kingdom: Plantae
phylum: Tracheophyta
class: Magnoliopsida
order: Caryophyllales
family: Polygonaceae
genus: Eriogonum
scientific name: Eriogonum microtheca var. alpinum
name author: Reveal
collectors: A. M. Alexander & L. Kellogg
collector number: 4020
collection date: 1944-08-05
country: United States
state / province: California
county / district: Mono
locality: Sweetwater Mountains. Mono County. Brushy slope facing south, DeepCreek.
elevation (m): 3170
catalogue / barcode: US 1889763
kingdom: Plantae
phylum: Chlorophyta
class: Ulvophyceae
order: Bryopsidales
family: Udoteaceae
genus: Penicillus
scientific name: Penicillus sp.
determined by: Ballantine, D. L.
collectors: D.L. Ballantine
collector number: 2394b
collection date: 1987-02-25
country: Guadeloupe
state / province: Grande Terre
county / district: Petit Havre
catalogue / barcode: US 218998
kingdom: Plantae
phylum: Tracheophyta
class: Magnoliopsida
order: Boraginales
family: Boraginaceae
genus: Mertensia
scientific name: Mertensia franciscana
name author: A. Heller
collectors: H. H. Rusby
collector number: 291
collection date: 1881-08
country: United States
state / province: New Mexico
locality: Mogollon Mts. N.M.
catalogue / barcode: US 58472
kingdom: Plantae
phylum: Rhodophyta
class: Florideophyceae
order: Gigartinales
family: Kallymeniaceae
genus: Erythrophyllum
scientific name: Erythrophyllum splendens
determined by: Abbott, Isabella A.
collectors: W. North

EXERCISE
Put every line of the material above into a single numbered list, omitting any blank lines.

RESULT OF THE TASK
1. kingdom: Plantae
2. phylum: Tracheophyta
3. class: Magnoliopsida
4. order: Caryophyllales
5. family: Polygonaceae
6. genus: Eriogonum
7. scientific name: Eriogonum microtheca var. alpinum
8. name author: Reveal
9. collectors: A. M. Alexander & L. Kellogg
10. collector number: 4020
11. collection date: 1944-08-05
12. country: United States
13. state / province: California
14. county / district: Mono
15. locality: Sweetwater Mountains. Mono County. Brushy slope facing south, DeepCreek.
16. elevation (m): 3170
17. catalogue / barcode: US 1889763
18. kingdom: Plantae
19. phylum: Chlorophyta
20. class: Ulvophyceae
21. order: Bryopsidales
22. family: Udoteaceae
23. genus: Penicillus
24. scientific name: Penicillus sp.
25. determined by: Ballantine, D. L.
26. collectors: D.L. Ballantine
27. collector number: 2394b
28. collection date: 1987-02-25
29. country: Guadeloupe
30. state / province: Grande Terre
31. county / district: Petit Havre
32. catalogue / barcode: US 218998
33. kingdom: Plantae
34. phylum: Tracheophyta
35. class: Magnoliopsida
36. order: Boraginales
37. family: Boraginaceae
38. genus: Mertensia
39. scientific name: Mertensia franciscana
40. name author: A. Heller
41. collectors: H. H. Rusby
42. collector number: 291
43. collection date: 1881-08
44. country: United States
45. state / province: New Mexico
46. locality: Mogollon Mts. N.M.
47. catalogue / barcode: US 58472
48. kingdom: Plantae
49. phylum: Rhodophyta
50. class: Florideophyceae
51. order: Gigartinales
52. family: Kallymeniaceae
53. genus: Erythrophyllum
54. scientific name: Erythrophyllum splendens
55. determined by: Abbott, Isabella A.
56. collectors: W. North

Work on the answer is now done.